There is proposed federal legislation at this time to address the potential business risk that will come from lawsuits and COVID-19; but at the same time, we have FDA informing us of the best practices to reopen a restaurant. It is very likely that the local health departments will soon be tasked with regulation, inspection and investigation of restaurant related COVID-19 clusters. The public can be expected to file complaints, especially if they have observed a breakdown in protocols; if an outbreak occurs, the results could be devastating for an entire brand. 

In light of the public health and business risks, restaurant and bar operators must establish due diligence and implement the guidance we now have. The following check list is adapted from the afore mentioned FDA best practices guidance, with some additional recommendations:    

  1. Inform employees that if they have tested positive for COVID-19, or have been in contact with a known positive case, that they must disclose this information immediately to management.
  2. Exclude all employees exhibiting any symptom of communicable disease while on the job.
  3. Remind employees not come to work when ill for any reason, but specifically if they have coughing, shortness of breath, and/or fever, and report such symptoms in themselves, family members, and close contacts.
  4. Maintain a sick-log and watch for an uptick in employees calling in ill. Contact the health department if you suspect an outbreak is occurring.
  5. Provide a written policy describing return to work procedures following the FDA guidance.

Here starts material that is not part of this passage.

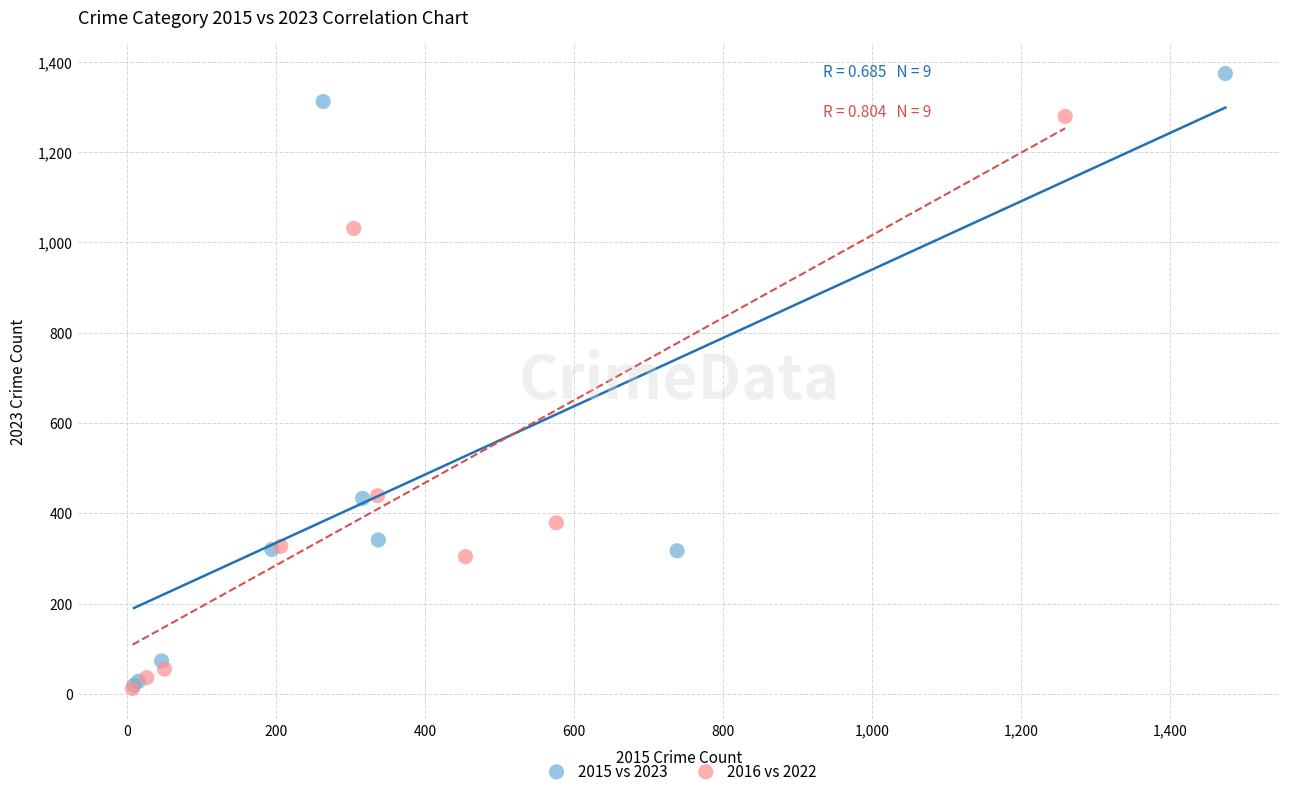

Which series reaches the maximum Y coordinate?

2015 vs 2023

  6. Post the following statement at the guest entrance “DO NOT ENTER if you are known to be positive for COVID-19 or have a cough, shortness of breath or fever.

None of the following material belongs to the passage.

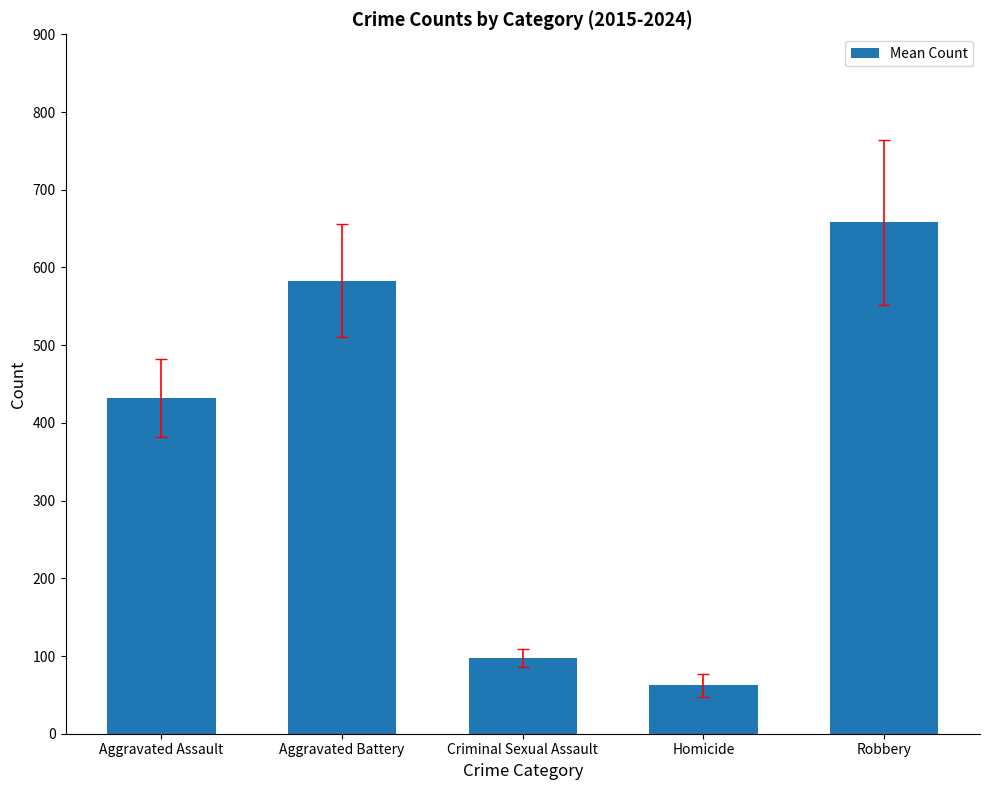

How many distinct data groups are displayed?

1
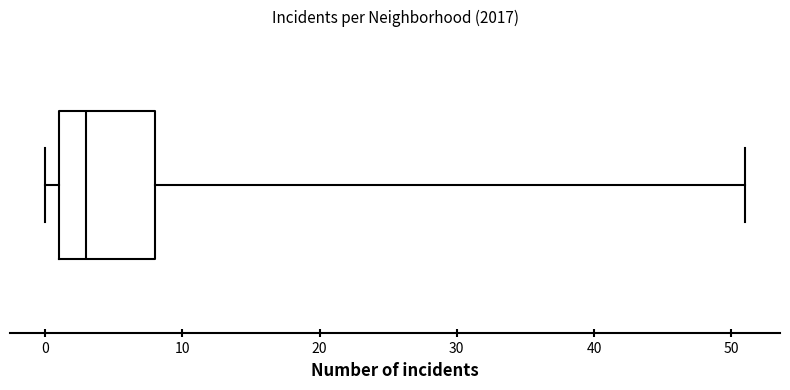

Transcribe this box plot: give where the median line is, the range the box spans, and where the two whiskers end, as read against the x-axis. The values are not printed on the chart, so give them approximately, as read against the axis.

median 3, box 1 to 8, whiskers 0 to 51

  7. Maintain a 6-foot distance between guests in seating areas, waiting areas, check out areas, or between guests on lines awaiting entry.
  8. Place hand sanitizer stations at the guest entrances and at bathrooms, monitor guest behavior and ensure the sanitizers are being used.
  9. Remove all common items from tables, including condiments and menus. 
  10. Discontinue salad bars and buffet type self-service.
  11. Maintain ware-washing equipment, proper wash temperatures and sanitizer concentrations.
  12. All employees in contact with guests should wear a mask or other facial covering.
  13. Bussers and others handling or cleaning used utensils or guest tables should be wearing sanitary gloves. The gloves need to changed frequently, but especially between handling soiled items and serving food.
  14. Perform daily temperature checks of employees at the start of each meal period. Any employees with elevated temperatures should be excluded.
  15. Observe guests for excessive coughing or sneezing, it may be necessary to ask such guests to leave the premises.
  16. Maintain a high level of sanitation in restrooms, with hourly cleaning and sanitizing of fixtures and common touch points.
  17. Ensure bathroom hand sinks are stocked with soap, warm water, paper towels or other approved hand drying method.
  18. Use approved hard surface sanitizers following label directions, and clean and sanitize guests’ tables, chairs, and cushions between guests.
  19. Clean and sanitize guest area floors nightly. 

We should recognize that especially in the beginning, implementing all of the preventive measures for COVID-19 may be difficult, or even impossible for some establishments; however, survival chances are better for those that are able restore public confidence in dining at their establishment. The public is expecting to see an obvious commitment by restaurants to their health and safety, and the best of the industry will step up to the plate.